Caching all 17 images.
Loading data batch ━━━━━━━━━━━━━━━━━━━━━━━━━━━━━━━━━━━━━━━━ 100% 0:00:00
Traceback (most recent call last):
  File "/usr/local/bin/ns-train", line 8, in <module>
    sys.exit(entrypoint())
  File "/usr/local/lib/python3.10/dist-packages/nerfstudio/scripts/train.py", line 262, in entrypoint
    main(
  File "/usr/local/lib/python3.10/dist-packages/nerfstudio/scripts/train.py", line 247, in main
    launch(
  File "/usr/local/lib/python3.10/dist-packages/nerfstudio/scripts/train.py", line 189, in launch
    main_func(local_rank=0, world_size=world_size, config=config)
  File "/usr/local/lib/python3.10/dist-packages/nerfstudio/scripts/train.py", line 99, in train_loop
    trainer.setup()

**MATERIAL SHOWN**

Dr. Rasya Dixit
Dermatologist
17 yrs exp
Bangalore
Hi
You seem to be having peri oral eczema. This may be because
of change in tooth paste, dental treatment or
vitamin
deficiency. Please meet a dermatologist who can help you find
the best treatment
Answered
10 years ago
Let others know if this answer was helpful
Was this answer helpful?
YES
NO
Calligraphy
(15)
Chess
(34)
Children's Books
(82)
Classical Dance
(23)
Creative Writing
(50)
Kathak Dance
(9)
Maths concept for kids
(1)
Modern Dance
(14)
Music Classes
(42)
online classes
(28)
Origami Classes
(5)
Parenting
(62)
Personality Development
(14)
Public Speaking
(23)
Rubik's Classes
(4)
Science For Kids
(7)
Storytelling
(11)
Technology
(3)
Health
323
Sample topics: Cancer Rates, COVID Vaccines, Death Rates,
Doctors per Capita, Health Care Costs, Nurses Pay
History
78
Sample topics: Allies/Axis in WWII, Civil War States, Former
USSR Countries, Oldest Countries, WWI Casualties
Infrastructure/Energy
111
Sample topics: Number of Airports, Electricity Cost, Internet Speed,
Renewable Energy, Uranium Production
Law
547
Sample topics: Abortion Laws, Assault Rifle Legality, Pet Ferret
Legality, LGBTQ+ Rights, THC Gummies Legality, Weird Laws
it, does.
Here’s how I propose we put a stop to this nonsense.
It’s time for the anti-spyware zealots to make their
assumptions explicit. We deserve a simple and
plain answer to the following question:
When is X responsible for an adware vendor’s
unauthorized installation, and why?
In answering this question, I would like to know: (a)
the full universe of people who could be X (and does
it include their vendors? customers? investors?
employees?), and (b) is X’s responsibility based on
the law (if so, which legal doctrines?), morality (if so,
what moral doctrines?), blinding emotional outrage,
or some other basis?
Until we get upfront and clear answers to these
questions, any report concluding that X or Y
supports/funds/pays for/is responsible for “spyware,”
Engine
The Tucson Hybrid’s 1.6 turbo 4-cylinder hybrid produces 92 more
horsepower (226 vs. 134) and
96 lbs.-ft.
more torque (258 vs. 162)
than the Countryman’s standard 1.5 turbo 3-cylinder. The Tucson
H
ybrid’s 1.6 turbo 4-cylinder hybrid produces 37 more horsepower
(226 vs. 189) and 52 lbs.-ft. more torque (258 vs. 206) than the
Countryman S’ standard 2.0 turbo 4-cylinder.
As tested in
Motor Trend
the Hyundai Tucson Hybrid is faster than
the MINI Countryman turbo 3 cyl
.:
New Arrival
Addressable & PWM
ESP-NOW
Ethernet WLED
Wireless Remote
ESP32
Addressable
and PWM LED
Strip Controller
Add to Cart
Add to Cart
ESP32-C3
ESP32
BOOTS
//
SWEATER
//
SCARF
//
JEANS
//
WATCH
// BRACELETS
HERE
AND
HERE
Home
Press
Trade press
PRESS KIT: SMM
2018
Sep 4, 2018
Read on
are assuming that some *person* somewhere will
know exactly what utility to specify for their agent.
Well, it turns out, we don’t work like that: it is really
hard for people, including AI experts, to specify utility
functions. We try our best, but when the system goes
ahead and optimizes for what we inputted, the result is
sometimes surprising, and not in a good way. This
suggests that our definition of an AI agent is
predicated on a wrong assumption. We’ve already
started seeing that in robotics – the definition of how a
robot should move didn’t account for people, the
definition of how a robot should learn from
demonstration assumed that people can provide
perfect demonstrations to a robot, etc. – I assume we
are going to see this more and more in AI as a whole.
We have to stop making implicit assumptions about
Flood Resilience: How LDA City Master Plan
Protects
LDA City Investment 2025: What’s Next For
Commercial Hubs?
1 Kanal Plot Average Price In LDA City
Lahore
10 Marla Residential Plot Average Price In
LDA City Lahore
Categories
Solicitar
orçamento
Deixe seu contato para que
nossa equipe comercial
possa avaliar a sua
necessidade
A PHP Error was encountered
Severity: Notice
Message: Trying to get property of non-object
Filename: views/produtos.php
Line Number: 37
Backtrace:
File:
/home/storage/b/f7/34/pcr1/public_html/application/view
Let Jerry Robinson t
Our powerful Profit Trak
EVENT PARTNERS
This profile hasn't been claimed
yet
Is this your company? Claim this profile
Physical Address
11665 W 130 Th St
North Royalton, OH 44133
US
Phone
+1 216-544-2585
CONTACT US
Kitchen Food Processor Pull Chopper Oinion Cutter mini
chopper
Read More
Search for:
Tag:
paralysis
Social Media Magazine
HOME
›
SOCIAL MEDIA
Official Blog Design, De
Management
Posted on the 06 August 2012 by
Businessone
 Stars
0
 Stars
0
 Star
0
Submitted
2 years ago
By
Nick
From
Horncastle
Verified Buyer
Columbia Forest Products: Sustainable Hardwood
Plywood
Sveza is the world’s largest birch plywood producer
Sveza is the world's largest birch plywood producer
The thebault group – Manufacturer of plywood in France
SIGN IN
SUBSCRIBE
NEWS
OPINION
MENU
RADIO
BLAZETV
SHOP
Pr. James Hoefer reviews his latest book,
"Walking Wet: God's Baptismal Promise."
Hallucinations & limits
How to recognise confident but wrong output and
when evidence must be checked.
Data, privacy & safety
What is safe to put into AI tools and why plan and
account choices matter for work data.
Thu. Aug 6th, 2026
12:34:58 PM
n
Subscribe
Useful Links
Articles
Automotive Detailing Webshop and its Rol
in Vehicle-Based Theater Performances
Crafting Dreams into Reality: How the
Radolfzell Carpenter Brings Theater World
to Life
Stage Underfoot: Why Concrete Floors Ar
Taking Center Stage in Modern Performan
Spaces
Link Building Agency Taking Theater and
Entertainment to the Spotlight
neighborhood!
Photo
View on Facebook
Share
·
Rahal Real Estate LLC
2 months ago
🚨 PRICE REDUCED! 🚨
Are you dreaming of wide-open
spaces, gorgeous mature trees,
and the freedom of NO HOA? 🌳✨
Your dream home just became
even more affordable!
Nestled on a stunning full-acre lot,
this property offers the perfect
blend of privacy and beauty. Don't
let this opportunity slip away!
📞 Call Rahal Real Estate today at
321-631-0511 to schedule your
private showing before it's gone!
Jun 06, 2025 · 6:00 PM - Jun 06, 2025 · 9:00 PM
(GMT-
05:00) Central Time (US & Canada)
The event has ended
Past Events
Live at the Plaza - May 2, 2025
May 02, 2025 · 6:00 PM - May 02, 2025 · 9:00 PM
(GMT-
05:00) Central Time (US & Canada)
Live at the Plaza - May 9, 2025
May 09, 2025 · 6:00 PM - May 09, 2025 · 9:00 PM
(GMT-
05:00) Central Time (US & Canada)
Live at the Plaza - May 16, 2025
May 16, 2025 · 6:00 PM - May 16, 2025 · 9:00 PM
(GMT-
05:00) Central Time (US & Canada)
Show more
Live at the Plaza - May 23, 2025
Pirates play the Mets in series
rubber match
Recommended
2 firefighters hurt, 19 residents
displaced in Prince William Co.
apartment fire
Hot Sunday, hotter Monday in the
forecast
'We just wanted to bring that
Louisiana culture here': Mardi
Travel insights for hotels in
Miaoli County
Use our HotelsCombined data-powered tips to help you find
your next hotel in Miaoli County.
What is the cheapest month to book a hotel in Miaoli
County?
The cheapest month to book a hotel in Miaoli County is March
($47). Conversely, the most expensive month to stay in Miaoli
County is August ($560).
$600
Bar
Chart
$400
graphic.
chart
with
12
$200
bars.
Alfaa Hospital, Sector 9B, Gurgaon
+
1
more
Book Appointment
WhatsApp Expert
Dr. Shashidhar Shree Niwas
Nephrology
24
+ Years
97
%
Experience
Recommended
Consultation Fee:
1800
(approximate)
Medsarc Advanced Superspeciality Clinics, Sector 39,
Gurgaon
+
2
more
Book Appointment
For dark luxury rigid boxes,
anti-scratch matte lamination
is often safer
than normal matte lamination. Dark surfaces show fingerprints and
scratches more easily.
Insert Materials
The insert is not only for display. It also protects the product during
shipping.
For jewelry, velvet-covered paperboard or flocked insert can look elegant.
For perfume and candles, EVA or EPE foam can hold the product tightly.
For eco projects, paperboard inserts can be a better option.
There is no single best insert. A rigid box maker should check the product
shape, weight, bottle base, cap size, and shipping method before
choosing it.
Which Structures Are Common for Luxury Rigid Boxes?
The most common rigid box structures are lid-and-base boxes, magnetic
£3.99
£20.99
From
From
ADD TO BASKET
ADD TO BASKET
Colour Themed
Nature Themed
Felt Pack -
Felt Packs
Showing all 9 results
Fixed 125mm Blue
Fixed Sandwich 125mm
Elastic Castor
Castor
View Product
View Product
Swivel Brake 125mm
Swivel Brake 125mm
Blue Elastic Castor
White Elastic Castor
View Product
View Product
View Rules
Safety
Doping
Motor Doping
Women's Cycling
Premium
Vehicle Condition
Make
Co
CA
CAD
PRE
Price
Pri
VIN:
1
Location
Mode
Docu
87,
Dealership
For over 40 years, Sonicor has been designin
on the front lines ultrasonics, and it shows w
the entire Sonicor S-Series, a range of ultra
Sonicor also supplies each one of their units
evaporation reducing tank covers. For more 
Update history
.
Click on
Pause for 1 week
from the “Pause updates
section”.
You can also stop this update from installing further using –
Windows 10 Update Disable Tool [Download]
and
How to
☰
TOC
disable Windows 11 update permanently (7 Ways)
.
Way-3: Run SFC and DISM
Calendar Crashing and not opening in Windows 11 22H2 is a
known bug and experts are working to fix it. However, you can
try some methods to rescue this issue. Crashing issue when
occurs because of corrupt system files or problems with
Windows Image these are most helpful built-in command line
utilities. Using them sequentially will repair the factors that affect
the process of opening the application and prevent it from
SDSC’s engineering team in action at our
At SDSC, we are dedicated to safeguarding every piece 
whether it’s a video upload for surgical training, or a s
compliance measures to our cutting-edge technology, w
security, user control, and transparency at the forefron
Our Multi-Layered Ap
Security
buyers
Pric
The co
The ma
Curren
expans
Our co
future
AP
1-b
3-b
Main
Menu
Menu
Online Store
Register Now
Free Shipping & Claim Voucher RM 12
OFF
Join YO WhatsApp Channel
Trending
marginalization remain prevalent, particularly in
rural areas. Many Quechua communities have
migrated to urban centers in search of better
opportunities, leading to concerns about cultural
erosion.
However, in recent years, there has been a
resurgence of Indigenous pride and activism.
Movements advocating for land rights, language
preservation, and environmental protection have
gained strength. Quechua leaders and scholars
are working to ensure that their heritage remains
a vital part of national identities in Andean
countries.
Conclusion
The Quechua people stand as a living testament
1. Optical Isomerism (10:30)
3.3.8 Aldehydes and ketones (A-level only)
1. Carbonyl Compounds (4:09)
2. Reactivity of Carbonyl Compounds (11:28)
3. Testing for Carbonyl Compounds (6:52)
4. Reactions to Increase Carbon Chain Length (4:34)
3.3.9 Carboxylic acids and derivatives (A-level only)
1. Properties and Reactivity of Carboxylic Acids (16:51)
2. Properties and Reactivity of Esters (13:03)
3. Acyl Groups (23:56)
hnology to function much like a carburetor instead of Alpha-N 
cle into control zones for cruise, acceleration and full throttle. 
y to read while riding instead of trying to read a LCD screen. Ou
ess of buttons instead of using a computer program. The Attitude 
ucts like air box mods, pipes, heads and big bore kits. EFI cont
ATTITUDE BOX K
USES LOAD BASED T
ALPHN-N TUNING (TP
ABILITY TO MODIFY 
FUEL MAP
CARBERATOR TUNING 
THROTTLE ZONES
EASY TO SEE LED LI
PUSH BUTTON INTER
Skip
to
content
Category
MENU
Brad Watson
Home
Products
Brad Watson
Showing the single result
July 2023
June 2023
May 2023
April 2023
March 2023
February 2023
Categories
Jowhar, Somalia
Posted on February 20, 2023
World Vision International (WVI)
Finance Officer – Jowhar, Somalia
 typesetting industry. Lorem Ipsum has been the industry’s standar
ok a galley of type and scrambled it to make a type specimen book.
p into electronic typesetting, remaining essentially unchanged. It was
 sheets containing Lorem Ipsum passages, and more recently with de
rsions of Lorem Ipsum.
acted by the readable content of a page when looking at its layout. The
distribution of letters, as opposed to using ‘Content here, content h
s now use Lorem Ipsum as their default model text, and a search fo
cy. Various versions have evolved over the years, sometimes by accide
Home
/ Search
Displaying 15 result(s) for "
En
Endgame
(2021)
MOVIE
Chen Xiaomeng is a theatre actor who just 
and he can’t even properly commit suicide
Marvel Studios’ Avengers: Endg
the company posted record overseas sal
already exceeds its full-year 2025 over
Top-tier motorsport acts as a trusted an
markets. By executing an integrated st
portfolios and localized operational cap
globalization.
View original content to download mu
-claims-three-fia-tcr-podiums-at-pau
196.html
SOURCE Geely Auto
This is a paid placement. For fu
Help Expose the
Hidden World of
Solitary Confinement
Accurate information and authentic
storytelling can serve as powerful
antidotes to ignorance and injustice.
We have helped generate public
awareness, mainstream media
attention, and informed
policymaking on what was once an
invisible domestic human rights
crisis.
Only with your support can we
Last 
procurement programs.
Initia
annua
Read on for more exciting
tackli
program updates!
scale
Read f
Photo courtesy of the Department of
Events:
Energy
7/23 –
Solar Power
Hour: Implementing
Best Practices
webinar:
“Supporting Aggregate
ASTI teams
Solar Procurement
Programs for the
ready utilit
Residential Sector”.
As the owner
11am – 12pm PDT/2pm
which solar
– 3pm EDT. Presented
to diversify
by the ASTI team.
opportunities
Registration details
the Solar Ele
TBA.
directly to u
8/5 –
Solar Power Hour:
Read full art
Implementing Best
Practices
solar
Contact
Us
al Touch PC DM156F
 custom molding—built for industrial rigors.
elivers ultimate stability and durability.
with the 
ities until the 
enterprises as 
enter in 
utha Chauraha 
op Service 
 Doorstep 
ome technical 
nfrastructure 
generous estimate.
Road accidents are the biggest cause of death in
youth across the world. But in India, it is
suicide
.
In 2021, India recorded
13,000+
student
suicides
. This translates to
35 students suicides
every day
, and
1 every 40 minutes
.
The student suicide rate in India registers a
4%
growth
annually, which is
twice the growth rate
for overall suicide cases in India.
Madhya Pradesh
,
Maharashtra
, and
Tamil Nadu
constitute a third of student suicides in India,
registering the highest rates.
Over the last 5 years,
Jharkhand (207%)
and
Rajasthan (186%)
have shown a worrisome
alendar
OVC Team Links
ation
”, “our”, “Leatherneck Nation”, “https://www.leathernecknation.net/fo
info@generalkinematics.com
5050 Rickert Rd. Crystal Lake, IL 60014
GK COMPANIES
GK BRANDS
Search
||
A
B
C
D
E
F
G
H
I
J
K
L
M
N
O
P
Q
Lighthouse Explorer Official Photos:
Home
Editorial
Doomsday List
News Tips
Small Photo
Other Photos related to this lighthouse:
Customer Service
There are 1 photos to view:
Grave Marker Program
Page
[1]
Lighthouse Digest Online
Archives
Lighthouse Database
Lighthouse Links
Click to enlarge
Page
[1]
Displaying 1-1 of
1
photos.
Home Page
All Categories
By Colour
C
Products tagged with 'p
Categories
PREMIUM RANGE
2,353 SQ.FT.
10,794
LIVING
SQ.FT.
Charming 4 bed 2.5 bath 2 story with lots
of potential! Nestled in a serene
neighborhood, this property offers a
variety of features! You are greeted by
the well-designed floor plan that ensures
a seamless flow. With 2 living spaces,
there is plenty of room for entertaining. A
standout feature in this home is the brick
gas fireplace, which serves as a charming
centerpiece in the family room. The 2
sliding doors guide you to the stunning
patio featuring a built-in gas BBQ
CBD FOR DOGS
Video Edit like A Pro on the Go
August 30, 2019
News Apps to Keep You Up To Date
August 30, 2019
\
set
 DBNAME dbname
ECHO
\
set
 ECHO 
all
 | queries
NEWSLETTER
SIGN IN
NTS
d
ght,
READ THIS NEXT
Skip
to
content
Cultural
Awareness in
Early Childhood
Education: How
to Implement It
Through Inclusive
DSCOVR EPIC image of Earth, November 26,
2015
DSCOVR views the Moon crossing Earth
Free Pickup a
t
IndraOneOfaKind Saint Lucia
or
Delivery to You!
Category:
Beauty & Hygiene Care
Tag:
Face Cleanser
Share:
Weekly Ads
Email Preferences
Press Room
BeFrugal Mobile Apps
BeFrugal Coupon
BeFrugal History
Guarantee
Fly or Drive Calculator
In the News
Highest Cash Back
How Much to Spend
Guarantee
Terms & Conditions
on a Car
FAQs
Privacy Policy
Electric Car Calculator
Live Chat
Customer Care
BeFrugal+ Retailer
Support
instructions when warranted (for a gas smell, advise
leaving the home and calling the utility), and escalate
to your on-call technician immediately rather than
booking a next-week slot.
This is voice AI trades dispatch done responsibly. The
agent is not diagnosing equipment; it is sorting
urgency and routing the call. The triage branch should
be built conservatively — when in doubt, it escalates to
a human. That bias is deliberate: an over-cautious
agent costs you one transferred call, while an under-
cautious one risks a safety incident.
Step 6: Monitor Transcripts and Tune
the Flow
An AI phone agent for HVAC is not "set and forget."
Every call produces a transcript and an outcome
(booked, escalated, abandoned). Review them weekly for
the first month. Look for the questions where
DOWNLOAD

**QUESTIONS TO ANSWER**
1. Answer from the nerfstudio training traceback:
(a) How many images does the training traceback report caching?
(b) At which line of train.py, inside main, is launch( called?
(c) Which Python version appears in the library paths?
2. Write the lines that come next in the nerfstudio training traceback, after its final line.

**ANSWER LIST**
1.
(a) 17
(b) Line 247
(c) Python 3.10

2.
  File "/usr/local/lib/python3.10/dist-packages/nerfstudio/engine/trainer.py", line 158, in setup
    self.pipeline = self.config.pipeline.setup(
  File "/usr/local/lib/python3.10/dist-packages/nerfstudio/configs/base_config.py", line 53, in setup
    return self._target(self, **kwargs)
  File "/usr/local/lib/python3.10/dist-packages/nerfstudio/pipelines/base_pipeline.py", line 270, in __init__
    self._model = config.model.setup(
  File "/usr/local/lib/python3.10/dist-packages/nerfstudio/configs/base_config.py", line 53, in setup
    return self._target(self, **kwargs)
  File "/usr/local/lib/python3.10/dist-packages/nerfstudio/models/base_model.py", line 85, in __init__
    self.populate_modules()  # populate the modules
  File "/usr/local/lib/python3.10/dist-packages/nerfstudio/models/nerfacto.py", line 252, in populate_modules
    self.lpips = LearnedPerceptualImagePatchSimilarity(normalize=True)
  File "/usr/local/lib/python3.10/dist-packages/torchmetrics/image/lpip.py", line 121, in __init__
    self.net = _NoTrainLpips(net=net_type)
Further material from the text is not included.